Material provided:
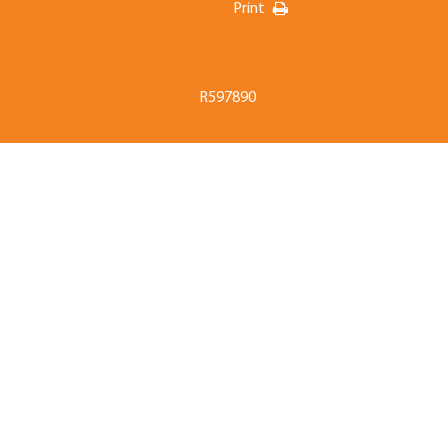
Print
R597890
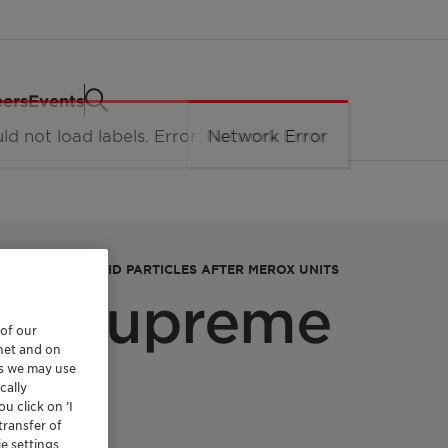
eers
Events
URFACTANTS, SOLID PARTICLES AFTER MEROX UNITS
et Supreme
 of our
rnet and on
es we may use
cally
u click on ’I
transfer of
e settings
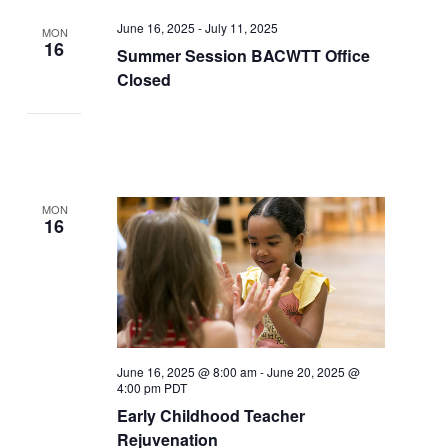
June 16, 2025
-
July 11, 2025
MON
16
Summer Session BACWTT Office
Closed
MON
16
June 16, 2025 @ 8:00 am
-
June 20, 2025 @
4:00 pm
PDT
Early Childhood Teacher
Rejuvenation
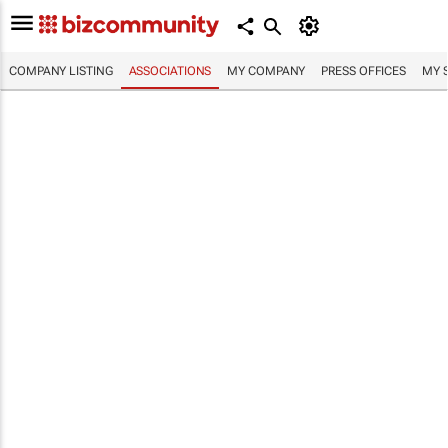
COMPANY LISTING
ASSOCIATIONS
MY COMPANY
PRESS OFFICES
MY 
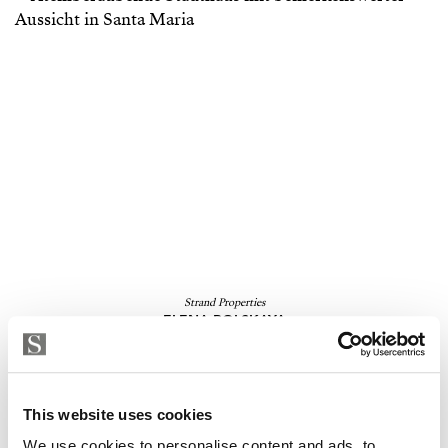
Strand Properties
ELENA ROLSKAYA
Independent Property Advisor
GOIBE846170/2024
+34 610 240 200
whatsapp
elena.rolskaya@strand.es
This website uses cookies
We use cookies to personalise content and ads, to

--

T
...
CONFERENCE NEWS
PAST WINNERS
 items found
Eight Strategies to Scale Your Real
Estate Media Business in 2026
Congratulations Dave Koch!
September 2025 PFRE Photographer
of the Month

Instruction: Looking at the entries above, work out how many lines contain the word "cookies", then reply with only that figure.

Written response: 2